Founders are building a paid alternative
E.M. Lewis-Jong, Mozilla Data Collective's founder and CEO, came to the problem after leading Mozilla's Common Voice project, a crowdsourced speech corpus covering hundreds of languages. Mozilla says Lewis-Jong started the collective in 2025 after seeking a platform that would give data-producing communities control over licenses and value exchange.
Mozilla Data Collective launched Compensated Datasets on July 30th. Verified providers can set licensing prices and receive the license fee, while Mozilla charges buyers a separate 5% platform fee. The structure makes permission, price and intended use explicit before a dataset changes hands.
Avi Patel is pursuing the consumer version at Kled. Kled announced a $5.5M seed round on March 10th, bringing its stated total financing to $10M. The round included Wischoff VC, Aglae, K5 Global, Parable VC and Cox Exponential, alongside individual investors. Kled says contributors upload material for licensed datasets and can receive payment when that data is purchased. Its upload, earnings and customer figures remain company-reported.
Cyrus Beschloss, Verb's co-founder and CEO, took a similarly direct approach with a marketplace launched in August. Verb lets consumers select categories of phone activity to collect, set prices and block sales to chosen buyers. The model asks users to trust another intermediary with sensitive behavioral data, leaving security and buyer oversight as central product risks.
Protege is working farther up the supply chain. Bobby Samuels and Travis May founded the New York company to license proprietary datasets held by organizations including healthcare and media groups. Protege announced a $30M financing led by Andreessen Horowitz in January, expanding its August 2025 Series A and bringing its stated total funding to $65M. Footwork, CRV, Bloomberg Beta, Flex Capital and Shaper Capital returned as investors.

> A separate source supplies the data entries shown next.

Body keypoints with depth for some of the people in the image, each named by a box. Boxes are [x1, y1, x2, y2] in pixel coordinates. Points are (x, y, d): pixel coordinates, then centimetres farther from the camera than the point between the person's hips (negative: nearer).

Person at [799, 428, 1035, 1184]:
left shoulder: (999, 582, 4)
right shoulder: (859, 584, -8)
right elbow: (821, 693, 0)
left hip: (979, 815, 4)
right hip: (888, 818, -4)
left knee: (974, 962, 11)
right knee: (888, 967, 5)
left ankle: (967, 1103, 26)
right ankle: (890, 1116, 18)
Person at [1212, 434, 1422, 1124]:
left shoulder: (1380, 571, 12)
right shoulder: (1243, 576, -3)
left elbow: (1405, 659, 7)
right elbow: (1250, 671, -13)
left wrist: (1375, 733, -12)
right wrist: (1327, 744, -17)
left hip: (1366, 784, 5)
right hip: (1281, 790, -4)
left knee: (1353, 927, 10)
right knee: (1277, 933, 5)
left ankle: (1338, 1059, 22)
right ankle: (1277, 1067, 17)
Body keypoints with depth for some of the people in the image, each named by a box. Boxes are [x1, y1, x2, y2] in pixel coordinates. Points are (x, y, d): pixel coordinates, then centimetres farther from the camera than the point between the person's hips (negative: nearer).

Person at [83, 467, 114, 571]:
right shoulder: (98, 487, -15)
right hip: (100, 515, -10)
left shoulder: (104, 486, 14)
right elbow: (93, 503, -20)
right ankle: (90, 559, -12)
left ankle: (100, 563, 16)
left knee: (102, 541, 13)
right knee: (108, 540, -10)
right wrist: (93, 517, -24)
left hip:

These founders are betting that provenance, permission and compensation will become infrastructure rather than public-relations language. AI developers need differentiated data, and data holders increasingly understand that access has a price. A marketplace can document who supplied a dataset, which rights travel with it and how revenue is divided.
The receipt is the story
Fuck-off.ai identifies the incentive cleanly: platforms can treat user activity as an asset once AI labs are willing to pay for access. The site's sweeping presentation weakens its own case because the alleged transaction cannot be examined. There is no way to test whether users consented, whether personal information was transferred, whether content was aggregated, or whether the contract involved training at all.
The stronger version of the argument is visible in the companies forming around paid data exchange. Their founders are attaching prices, controls and contracts to material that platforms historically collected as a condition of access. They also inherit a harder burden. Consent must remain understandable after the onboarding screen, compensation must reach the people promised a share, and provenance claims must survive contact with an enterprise buyer's legal team.
For software founders, the immediate decision is architectural as much as legal. Products built around customer content need explicit answers about whether that content trains internal models, reaches outside model providers, survives an opt-out, or changes treatment across free, paid and enterprise accounts. Hiding those answers inside a policy update creates a trust debt that no carefully drafted acceptance clause can erase.